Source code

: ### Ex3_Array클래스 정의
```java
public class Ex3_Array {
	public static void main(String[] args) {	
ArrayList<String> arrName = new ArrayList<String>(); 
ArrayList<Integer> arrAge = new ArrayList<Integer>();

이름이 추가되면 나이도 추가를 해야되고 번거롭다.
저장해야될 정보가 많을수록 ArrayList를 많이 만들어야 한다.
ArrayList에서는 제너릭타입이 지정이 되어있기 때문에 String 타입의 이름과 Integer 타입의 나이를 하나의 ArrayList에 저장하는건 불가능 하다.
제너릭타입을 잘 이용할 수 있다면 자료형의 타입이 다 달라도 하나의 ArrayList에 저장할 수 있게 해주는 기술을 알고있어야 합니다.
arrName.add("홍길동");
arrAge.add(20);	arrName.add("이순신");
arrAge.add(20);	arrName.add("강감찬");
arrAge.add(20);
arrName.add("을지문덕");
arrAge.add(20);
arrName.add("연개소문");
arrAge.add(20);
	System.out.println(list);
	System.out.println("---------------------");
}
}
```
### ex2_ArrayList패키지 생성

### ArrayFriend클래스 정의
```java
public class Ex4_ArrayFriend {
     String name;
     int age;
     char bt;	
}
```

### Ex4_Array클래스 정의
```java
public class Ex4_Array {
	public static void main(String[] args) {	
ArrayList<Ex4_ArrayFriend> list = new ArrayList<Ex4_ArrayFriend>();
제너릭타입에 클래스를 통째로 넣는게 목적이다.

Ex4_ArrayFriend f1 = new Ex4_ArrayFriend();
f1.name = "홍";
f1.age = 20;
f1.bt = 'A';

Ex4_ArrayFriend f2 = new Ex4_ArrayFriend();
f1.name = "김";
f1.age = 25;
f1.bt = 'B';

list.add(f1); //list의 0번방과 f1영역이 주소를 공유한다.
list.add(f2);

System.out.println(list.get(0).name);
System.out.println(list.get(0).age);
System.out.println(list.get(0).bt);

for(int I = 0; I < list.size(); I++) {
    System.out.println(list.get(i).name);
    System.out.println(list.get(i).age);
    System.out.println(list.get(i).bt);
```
---
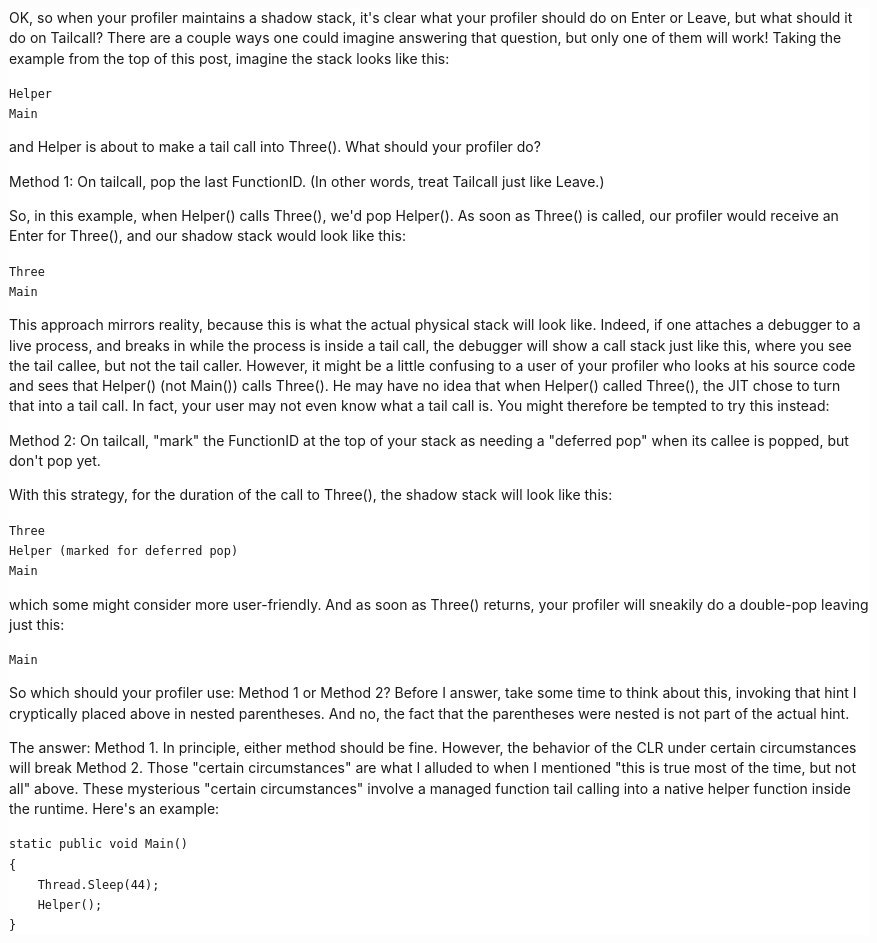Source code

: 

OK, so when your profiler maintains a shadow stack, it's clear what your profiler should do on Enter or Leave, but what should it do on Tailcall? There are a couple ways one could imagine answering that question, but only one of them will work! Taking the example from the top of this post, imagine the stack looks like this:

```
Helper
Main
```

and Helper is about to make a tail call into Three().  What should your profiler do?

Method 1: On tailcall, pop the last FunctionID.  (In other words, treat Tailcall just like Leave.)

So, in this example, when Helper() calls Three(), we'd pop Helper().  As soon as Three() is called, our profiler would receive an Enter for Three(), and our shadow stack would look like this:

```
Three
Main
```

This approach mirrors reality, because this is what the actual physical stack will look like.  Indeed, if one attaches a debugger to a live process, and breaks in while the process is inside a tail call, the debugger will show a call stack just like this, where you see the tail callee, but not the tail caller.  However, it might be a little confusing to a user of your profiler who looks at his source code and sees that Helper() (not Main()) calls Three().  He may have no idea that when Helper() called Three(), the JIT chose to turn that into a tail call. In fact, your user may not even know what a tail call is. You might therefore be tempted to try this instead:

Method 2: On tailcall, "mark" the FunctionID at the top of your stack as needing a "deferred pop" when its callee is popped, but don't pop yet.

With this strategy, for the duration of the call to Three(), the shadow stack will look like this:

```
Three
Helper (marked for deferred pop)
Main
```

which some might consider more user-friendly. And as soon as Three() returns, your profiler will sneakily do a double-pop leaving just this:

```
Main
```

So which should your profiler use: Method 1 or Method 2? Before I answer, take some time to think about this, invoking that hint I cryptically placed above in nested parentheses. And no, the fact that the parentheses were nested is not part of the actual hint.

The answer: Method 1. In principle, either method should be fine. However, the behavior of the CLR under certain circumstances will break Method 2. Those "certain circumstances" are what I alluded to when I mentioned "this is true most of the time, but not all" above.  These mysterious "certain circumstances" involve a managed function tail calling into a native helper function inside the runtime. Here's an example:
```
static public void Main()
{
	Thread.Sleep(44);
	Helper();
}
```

**EXERCISE DETAILS:**
If a line above includes the string "FunctionID", pick it out.

**REPLY TO THE TASK:**
Method 1: On tailcall, pop the last FunctionID.  (In other words, treat Tailcall just like Leave.)
Method 2: On tailcall, "mark" the FunctionID at the top of your stack as needing a "deferred pop" when its callee is popped, but don't pop yet.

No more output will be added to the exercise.